La CRT no se confundió. Incluso, al llevar a cabo el proceso de consulta pública de sus Lineamientos, reconoció haber recibido múltiples comentarios alertando sobre la insuficiencia de los plazos y estimó “pertinente realizar ajustes al calendario de implementación propuesto” para asegurar “una implementación gradual, consistente con las capacidades del sector y con los objetivos regulatorios de trazabilidad, seguridad y certeza jurídica en los procesos de vinculación y desvinculación”. También señaló en el informe de la consulta que los plazos se basaron en las pruebas piloto realizadas considerando la capacidad de los proveedores.

En este sentido, desde mi punto de vista, la crítica de Levy a la interpretación de la CRT sobre la LMTR es irrelevante para explicar o resolver el fracaso del registro celular.

El problema con el registro celular es la falta de confianza de los usuarios en el Gobierno, y este problema deriva tanto de las deficiencias en la Ley, como en los Lineamientos de la CRT, pues ninguno de estos ordenamientos regula la manera en la que las autoridades podrán acceder al registro.
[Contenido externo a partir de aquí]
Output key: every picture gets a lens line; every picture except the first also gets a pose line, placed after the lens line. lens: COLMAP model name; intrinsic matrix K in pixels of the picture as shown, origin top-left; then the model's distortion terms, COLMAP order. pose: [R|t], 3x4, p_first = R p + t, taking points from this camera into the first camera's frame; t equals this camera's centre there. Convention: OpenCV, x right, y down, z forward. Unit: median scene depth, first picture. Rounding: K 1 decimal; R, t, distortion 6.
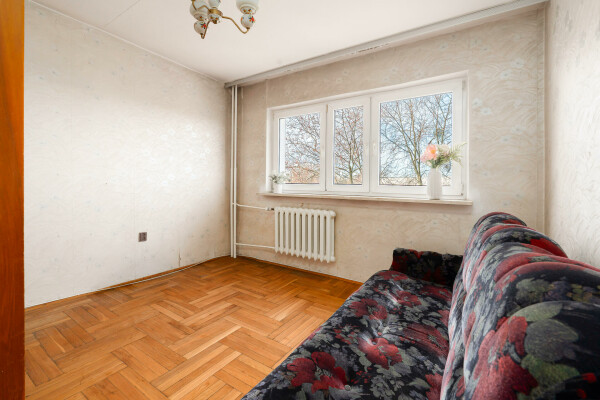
lens RADIAL K [[264.4, 0, 297.6], [0, 264.4, 186.8], [0, 0, 1]] dist [-0.002257, 0.000288]
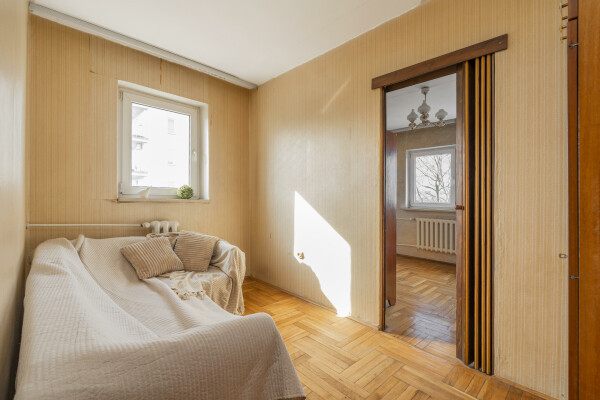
lens RADIAL K [[264.4, 0, 302.2], [0, 264.4, 199.7], [0, 0, 1]] dist [-0.002257, 0.000288]
pose [[0.974878, -0.001302, -0.222738, -0.382998], [-0.002647, 0.999845, -0.017426, 0.000856], [0.222726, 0.017578, 0.974723, -0.594542]]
Por las campañas de difusión oficiales, sabemos que el objetivo del registro es combatir la extorsión, pero ni la Ley ni los Lineamientos señalan cuáles autoridades podrán requerir la información a los concesionarios, o qué procedimiento deberá seguirse para ello ni prevén una conexión expresa con los procedimientos legales de colaboración con la justicia. Tampoco se señala si la comisión de un delito con la línea móvil generará una presunción legal de culpabilidad en contra de su titular registrado, aunque la publicidad oficial sí lo sugiere.

Mientras esta incertidumbre subsista, la desconfianza social no se reducirá, sin importar las prórrogas que se emitan, ni la duración de las campañas informativas, la colaboración de los bancos, de las sucursales de OXXO, y mucho menos la distribución de responsabilidades entre el Congreso y la CRT.